No, no quería tener nada que ver con esas cosas ni con este pueblo de mierda. Le dolía entregarle su plata a don Alejo. Era reconocer el vínculo, amarrarse otra vez, todo eso que logró olvidar un poco, como quien silba para olvidar el terror en la oscuridad, durante los cinco meses que tuvo fuerza para no pagarle, para resistir y guardar ese dinero para soñarlo en otras cosas como si tuviera derecho a hacerlo. Es platita para la casa que la Ema quiere comprar en ese barrio nuevo de Talca, ése con las casas todas iguales, pero pintadas de colores distintos así es que no se ven iguales, y cuando a la Ema se le ocurre algo no hay quien resista. Por suerte que ahora, en esta época de tanto flete, Pancho para poco en la casa, a veces prefiere estacionar el camión en el camino y dormir ahí.

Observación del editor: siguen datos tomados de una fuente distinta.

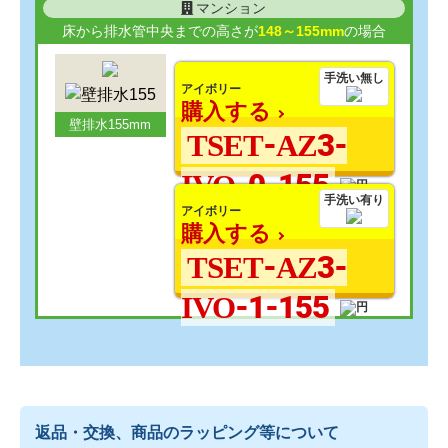
マンション
床から排水管中央までの高さが
148～155mm
の場合
手洗い無し
アイボリー
購入する
壁排水155mm
TSET-AZ3-
IVO-0-155
手洗い有り
アイボリー
購入する
TSET-AZ3-
IVO-1-155
返品・交換、商品のラッピング等について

Por lo mismo, decía ella, por lo mismo que casi no te veo y qué sé yo qué harás por ahí, por lo mismo yo y la niña tenemos que tener alguna compensación… y cuando caiga en cama con úlcera, un fuego que me quema aquí, un animal que hoza y me muerde y sorbe y chupa, aquí, aquí adentro y no me deja dormir ni hablar ni moverme ni tomar ni comer, apenas respirar, a veces con todo esto duro y acalambrado, con miedo a que el animal me dé un mordisco y reviente, entonces ella me cuida y yo la miro porque sin ella me moriría y ella sabe y por eso lo cuida como a un niño que gime arrepentido, pero que sabe que va a volver a hacerlo todo igual, por eso es que Pancho necesita esa casa. A veces da una vuelta por ese barrio con el camión y va viendo cómo desaparecen los carteles que dicen «Se Vende». Ya no quedan casas rosadas, sólo azules y amarillas, y la Ema quería una rosada. A don Alejo no le importan unos cuantos miles de pesos.